Calming the storm: Dendritic Cells Regulate IL-6

Calming the storm: Dendritic Cells Regulate IL-6

Dec 22

image courtesy of the authors


Ragon scientists discover dendritic cells help regulate IL-6, a key component in cytokine storms.


The cytokine IL-6 is a major driver of immune response and, when present in high levels in the blood, can help drive cytokine storms, such as seen in severe COVID-19 disease. Recently, Ragon scientists published a study in the journal Immunity showing that a type of immune cells called dendritic cells can help regulate IL-6 through a buffering system in the blood. 


“If we know about the systems that regulate IL-6,” says Ragon Core Member Daniel Lingwood, PhD, “we can then develop treatments that use those systems to combat dangerously high levels of IL-6, which can underscore both chronic diseases and cytokine storms.” 


Lingwood’s team studied a molecule called the soluble IL-6 receptor (sIL6R), which circulates throughout the body and binds IL-6. sIL6R, which the team determined was made by a specific lineage of dendritic cells, binds to IL-6 and, under normal circumstances, engages with a protein called sgp130, which prevents uncontrolled IL-6 from signaling in the body. Together, sIL6R and sgp130 work together as a buffering system, catching any unnecessary IL-6 in the blood and preventing it from causing inflammation. 

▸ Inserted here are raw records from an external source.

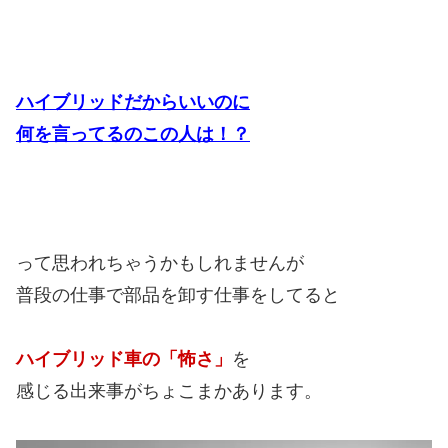
ハイブリッドだからいいのに
何を言ってるのこの人は！？
って思われちゃうかもしれませんが
普段の仕事で部品を卸す仕事をしてると
ハイブリッド車の「怖さ」
を
感じる出来事がちょこまかあります。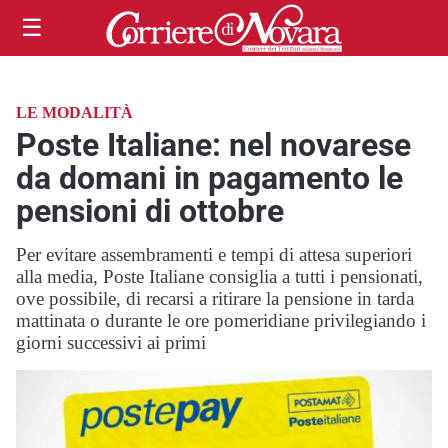
☰
LE MODALITÀ
Poste Italiane: nel novarese
da domani in pagamento le
pensioni di ottobre
Per evitare assembramenti e tempi di attesa superiori
alla media, Poste Italiane consiglia a tutti i pensionati,
ove possibile, di recarsi a ritirare la pensione in tarda
mattinata o durante le ore pomeridiane privilegiando i
giorni successivi ai primi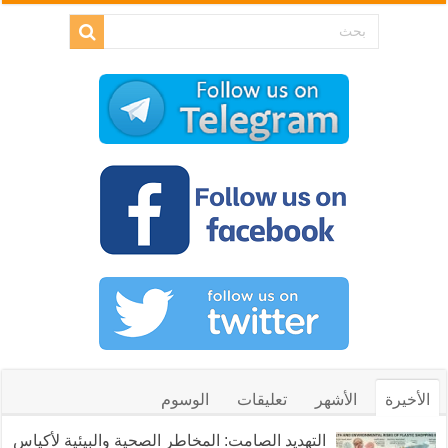
الأخيرة
الأشهر
تعليقات
الوسوم
التهديد الصامت: المخاطر الصحية والبيئية لأكياس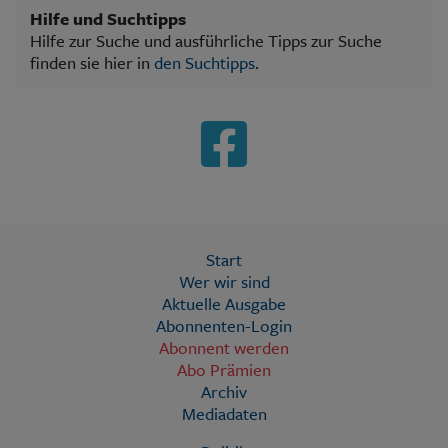
Hilfe und Suchtipps
Hilfe zur Suche und ausführliche Tipps zur Suche
finden sie hier in
den Suchtipps
.
Start
Wer wir sind
Aktuelle Ausgabe
Abonnenten-Login
Abonnent werden
Abo Prämien
Archiv
Mediadaten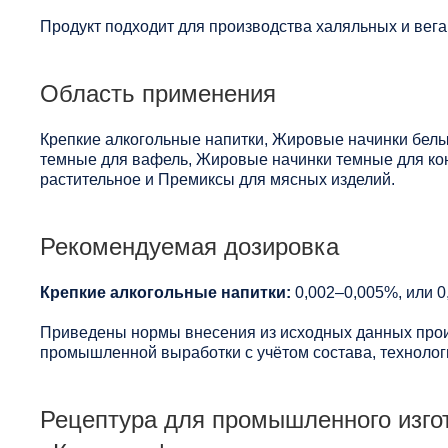
Продукт подходит для производства халяльных и вега
Область применения
Крепкие алкогольные напитки, Жировые начинки белы
темные для вафель, Жировые начинки темные для кон
растительное и Премиксы для мясных изделий.
Рекомендуемая дозировка
Крепкие алкогольные напитки:
0,002–0,005%, или 0,
Приведены нормы внесения из исходных данных прои
промышленной выработки с учётом состава, технологи
Рецептура для промышленного изгот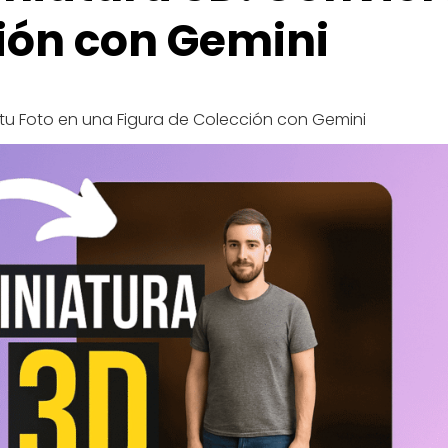
ión con Gemini
e tu Foto en una Figura de Colección con Gemini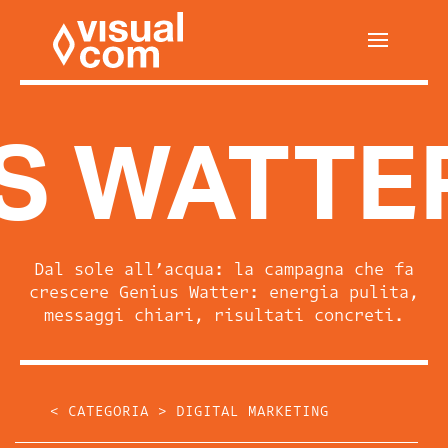
S WATTER
Dal sole all’acqua: la campagna che fa
crescere Genius Watter: energia pulita,
messaggi chiari, risultati concreti.
< CATEGORIA >
DIGITAL MARKETING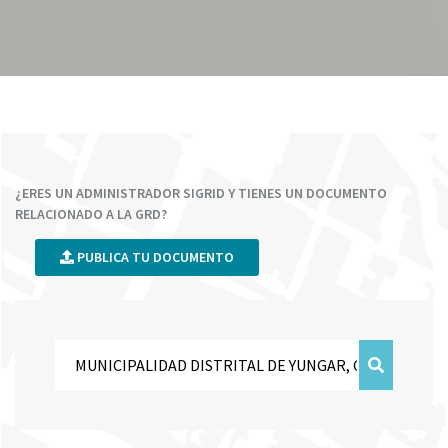
¿ERES UN ADMINISTRADOR SIGRID Y TIENES UN DOCUMENTO
RELACIONADO A LA GRD?
PUBLICA TU DOCUMENTO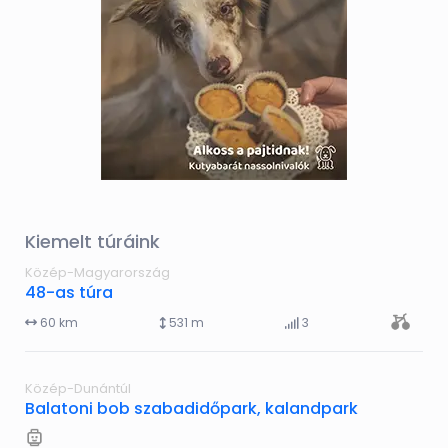
Kiemelt túráink
Közép-Magyarország
48-as túra
60 km
531 m
3
Közép-Dunántúl
Balatoni bob szabadidőpark, kalandpark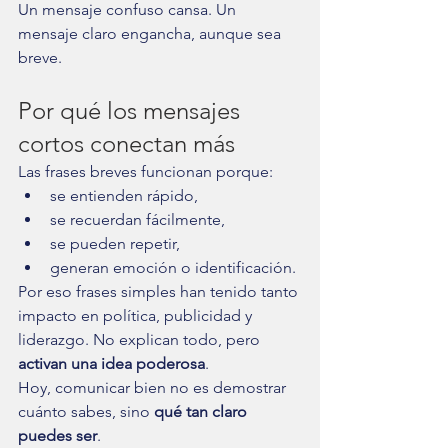
Un mensaje confuso cansa. Un 
mensaje claro engancha, aunque sea 
breve.
Por qué los mensajes 
cortos conectan más
Las frases breves funcionan porque:
se entienden rápido,
se recuerdan fácilmente,
se pueden repetir,
generan emoción o identificación.
Por eso frases simples han tenido tanto 
impacto en política, publicidad y 
liderazgo. No explican todo, pero 
activan una idea poderosa
.
Hoy, comunicar bien no es demostrar 
cuánto sabes, sino 
qué tan claro 
puedes ser
.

When the mice in the study were infected or had increased inflammation, the team discovered the dendritic cells increased production of sIL6R by using specialized proteins called enzymes to  cleave IL6R at the cell surface, which broke its ‘tether’ to the cell and allowed it to circulate through the blood as sIL6R. 


When the team modified the dendritic cells so they could no longer perform this function, IL-6 levels became dysregulated and the mice weren’t able to respond as well to respiratory distress. This means that the dendritic cells were responsible for sIL6R production, which is a key component of the IL-6 regulation through this blood-buffer system, explains Lingwood. 

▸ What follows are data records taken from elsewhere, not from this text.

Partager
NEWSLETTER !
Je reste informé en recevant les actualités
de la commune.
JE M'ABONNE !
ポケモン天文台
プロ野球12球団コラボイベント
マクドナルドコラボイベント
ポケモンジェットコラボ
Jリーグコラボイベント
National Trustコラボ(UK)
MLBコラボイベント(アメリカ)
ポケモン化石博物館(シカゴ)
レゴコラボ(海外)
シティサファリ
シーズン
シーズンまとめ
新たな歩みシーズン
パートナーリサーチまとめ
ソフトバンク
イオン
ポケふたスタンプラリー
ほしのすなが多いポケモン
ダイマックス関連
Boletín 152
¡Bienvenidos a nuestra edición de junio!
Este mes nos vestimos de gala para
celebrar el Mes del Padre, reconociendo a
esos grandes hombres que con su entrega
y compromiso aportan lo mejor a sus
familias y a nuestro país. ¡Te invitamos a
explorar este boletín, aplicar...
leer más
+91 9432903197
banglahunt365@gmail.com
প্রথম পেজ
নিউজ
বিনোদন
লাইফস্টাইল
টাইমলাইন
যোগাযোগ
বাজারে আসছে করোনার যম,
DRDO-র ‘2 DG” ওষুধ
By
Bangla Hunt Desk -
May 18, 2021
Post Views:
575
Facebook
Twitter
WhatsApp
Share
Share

“Rescuing inflammatory distress by restoring the blood-buffer system is suggestive of treatment modalities for harmfully high levels of IL-6, such as for COVID-19 patients experiencing fatal cytokine storms,” says Ashraf Yousif, PhD, the first author on the study.  


This complex regulation, controlled by a single immune cell lineage, underscores how finely balanced the control of IL-6 must be in order to both enable the necessary pro-inflammatory immune defense IL-6 drives while also guarding against the harmful signaling that occurs when IL-6 levels get too high.